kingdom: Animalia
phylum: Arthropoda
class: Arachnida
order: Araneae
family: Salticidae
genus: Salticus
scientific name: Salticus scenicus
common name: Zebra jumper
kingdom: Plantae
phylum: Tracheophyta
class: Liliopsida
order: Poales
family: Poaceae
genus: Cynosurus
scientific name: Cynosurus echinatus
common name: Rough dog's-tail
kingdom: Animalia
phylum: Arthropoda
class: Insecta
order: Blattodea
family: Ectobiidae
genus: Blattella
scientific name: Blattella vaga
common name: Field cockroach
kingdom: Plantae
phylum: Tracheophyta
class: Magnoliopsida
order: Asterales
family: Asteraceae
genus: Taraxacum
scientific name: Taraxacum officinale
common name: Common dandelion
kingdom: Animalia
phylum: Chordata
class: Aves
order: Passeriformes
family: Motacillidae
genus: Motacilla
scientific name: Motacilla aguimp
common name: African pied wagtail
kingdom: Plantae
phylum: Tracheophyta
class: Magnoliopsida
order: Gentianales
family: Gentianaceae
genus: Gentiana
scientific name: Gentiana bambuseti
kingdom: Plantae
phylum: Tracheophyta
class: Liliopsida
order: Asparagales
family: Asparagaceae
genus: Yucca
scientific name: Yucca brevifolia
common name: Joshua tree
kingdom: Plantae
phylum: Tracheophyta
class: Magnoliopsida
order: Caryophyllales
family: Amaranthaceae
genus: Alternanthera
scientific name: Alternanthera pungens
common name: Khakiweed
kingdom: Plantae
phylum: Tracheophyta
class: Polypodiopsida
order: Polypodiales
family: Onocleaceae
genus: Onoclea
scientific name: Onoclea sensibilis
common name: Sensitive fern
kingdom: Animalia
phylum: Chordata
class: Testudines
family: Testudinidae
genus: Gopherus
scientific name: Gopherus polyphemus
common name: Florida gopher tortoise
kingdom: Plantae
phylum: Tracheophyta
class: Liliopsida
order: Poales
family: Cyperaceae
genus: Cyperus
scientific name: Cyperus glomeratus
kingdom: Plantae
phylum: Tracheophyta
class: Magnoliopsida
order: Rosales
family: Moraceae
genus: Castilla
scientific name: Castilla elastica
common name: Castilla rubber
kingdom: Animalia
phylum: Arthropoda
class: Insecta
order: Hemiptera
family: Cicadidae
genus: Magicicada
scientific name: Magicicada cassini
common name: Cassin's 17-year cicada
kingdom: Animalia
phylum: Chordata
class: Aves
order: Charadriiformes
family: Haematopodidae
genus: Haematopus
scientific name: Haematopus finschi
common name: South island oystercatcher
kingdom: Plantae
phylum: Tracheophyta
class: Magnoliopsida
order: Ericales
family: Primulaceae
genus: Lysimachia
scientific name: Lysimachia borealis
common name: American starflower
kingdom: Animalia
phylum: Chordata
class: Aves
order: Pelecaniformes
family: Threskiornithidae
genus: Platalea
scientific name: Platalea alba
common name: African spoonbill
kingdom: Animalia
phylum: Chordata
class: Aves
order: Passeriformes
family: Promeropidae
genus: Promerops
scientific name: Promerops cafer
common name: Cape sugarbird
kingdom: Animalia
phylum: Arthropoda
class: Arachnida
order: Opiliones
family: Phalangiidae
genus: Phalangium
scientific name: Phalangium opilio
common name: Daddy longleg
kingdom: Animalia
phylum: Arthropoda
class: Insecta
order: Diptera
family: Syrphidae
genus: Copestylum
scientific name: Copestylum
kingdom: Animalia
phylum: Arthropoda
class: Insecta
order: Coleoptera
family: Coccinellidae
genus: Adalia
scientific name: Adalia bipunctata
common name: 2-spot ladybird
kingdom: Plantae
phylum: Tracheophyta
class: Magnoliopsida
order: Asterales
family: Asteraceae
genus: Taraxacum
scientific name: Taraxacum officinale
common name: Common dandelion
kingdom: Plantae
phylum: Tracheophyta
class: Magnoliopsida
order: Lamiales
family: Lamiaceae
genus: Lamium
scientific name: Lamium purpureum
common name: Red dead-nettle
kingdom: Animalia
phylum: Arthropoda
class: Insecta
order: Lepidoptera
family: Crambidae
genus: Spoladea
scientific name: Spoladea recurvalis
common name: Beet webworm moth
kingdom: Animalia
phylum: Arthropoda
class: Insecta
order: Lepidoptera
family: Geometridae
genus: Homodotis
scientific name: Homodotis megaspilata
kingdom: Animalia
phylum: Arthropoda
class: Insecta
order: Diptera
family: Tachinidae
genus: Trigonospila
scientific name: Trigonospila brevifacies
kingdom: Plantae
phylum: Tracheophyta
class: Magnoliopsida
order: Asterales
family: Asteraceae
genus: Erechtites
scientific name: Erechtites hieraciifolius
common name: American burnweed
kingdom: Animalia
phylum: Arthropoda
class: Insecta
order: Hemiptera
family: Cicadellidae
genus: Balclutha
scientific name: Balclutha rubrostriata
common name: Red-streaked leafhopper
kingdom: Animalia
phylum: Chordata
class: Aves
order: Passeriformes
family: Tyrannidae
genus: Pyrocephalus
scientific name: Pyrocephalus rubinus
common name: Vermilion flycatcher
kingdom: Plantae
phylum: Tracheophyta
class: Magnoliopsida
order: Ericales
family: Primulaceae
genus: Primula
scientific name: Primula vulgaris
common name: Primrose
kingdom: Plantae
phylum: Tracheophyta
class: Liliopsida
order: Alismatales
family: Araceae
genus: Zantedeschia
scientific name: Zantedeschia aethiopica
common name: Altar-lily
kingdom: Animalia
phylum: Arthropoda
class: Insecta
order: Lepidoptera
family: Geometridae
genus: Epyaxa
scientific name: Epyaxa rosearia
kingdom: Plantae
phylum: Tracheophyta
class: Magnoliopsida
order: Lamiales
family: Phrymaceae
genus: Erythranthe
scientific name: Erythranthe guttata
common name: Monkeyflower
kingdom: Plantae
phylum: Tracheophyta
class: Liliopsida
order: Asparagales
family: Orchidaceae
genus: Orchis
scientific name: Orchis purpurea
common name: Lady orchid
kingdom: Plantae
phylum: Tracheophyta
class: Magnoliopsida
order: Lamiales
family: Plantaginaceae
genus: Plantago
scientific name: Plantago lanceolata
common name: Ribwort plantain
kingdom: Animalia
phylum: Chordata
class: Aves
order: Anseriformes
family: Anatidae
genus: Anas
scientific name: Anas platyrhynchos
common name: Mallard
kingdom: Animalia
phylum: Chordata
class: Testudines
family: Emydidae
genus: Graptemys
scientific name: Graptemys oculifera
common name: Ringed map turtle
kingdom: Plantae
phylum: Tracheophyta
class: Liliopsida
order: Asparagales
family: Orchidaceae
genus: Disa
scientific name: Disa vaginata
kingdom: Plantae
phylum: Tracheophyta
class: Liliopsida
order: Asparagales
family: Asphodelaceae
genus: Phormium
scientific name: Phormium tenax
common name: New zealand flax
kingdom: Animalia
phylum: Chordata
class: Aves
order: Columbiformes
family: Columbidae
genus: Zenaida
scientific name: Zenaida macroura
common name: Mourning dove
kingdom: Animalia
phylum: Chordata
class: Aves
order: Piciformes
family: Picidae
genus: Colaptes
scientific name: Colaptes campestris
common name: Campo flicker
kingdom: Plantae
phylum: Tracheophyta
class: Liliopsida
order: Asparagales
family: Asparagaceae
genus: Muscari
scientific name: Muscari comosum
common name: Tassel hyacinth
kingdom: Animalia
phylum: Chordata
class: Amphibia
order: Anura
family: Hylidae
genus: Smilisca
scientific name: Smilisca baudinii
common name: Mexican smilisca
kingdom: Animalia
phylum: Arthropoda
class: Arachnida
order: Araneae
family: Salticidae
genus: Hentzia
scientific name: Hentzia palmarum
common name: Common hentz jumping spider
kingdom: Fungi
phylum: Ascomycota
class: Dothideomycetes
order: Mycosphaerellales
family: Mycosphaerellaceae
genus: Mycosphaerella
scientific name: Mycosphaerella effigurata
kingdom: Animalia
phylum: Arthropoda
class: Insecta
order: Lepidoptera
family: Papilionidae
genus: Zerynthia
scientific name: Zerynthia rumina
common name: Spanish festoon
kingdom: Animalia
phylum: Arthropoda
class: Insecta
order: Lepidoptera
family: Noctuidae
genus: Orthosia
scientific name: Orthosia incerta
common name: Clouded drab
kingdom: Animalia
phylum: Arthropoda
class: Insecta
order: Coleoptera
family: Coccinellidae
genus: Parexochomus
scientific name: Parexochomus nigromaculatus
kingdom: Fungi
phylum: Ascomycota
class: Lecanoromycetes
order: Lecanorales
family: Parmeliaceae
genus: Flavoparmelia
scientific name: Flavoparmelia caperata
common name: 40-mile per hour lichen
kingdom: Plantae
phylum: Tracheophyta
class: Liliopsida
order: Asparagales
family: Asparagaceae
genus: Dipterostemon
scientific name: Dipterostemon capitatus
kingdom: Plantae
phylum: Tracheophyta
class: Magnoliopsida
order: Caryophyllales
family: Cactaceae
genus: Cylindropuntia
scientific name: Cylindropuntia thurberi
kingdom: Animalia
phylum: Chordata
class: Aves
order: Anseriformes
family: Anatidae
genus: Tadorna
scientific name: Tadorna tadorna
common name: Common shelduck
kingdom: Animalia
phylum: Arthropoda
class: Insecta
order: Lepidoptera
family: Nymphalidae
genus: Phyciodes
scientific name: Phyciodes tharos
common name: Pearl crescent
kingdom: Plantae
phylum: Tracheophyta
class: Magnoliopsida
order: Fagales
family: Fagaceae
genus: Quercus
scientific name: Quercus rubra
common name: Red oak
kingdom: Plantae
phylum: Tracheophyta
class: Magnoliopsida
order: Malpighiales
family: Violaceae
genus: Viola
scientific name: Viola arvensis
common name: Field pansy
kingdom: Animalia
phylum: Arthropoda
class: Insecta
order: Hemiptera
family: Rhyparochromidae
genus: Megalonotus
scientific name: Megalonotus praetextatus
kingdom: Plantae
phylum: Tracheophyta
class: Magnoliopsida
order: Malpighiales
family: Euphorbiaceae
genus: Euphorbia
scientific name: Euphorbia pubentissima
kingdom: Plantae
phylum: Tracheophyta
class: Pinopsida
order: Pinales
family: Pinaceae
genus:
____________
WHAT TO DO: Write out, without any change, each line from the one containing "common name: Common shelduck" through the last line above.

COMPLETE ANSWER:
common name: Common shelduck
kingdom: Animalia
phylum: Arthropoda
class: Insecta
order: Lepidoptera
family: Nymphalidae
genus: Phyciodes
scientific name: Phyciodes tharos
common name: Pearl crescent
kingdom: Plantae
phylum: Tracheophyta
class: Magnoliopsida
order: Fagales
family: Fagaceae
genus: Quercus
scientific name: Quercus rubra
common name: Red oak
kingdom: Plantae
phylum: Tracheophyta
class: Magnoliopsida
order: Malpighiales
family: Violaceae
genus: Viola
scientific name: Viola arvensis
common name: Field pansy
kingdom: Animalia
phylum: Arthropoda
class: Insecta
order: Hemiptera
family: Rhyparochromidae
genus: Megalonotus
scientific name: Megalonotus praetextatus
kingdom: Plantae
phylum: Tracheophyta
class: Magnoliopsida
order: Malpighiales
family: Euphorbiaceae
genus: Euphorbia
scientific name: Euphorbia pubentissima
kingdom: Plantae
phylum: Tracheophyta
class: Pinopsida
order: Pinales
family: Pinaceae
genus:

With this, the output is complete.